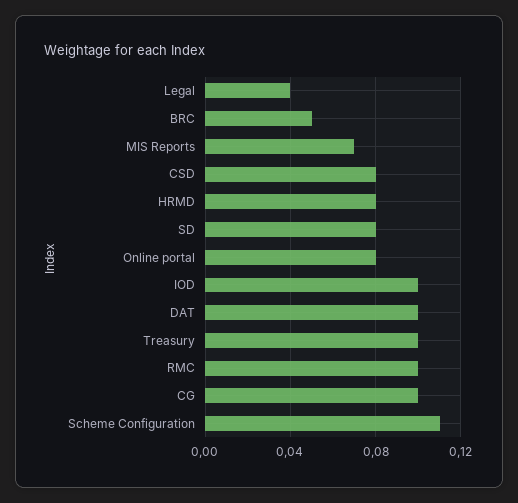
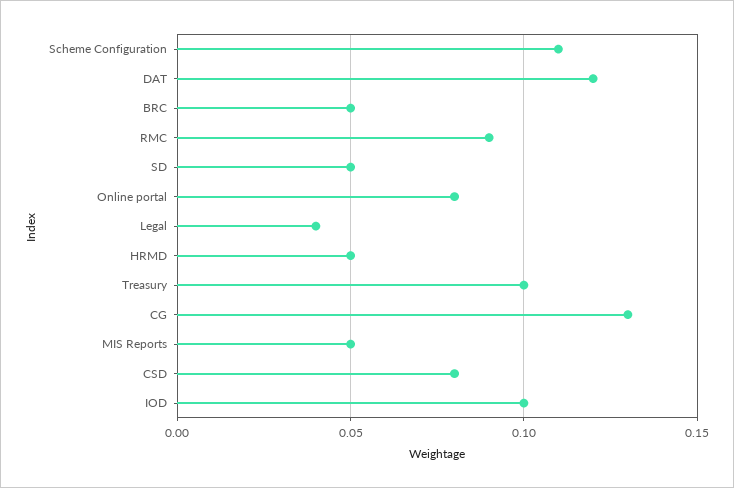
MIS Reports: 0.07 -> 0.05
HRMD: 0.08 -> 0.05
SD: 0.08 -> 0.05
DAT: 0.1 -> 0.12
RMC: 0.1 -> 0.09
CG: 0.1 -> 0.13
━━━━━━
* _REQUEST_
Omit the pictures. Output every record above word for word.

* _TASK RESULT_
MIS Reports: 0.07 -> 0.05
HRMD: 0.08 -> 0.05
SD: 0.08 -> 0.05
DAT: 0.1 -> 0.12
RMC: 0.1 -> 0.09
CG: 0.1 -> 0.13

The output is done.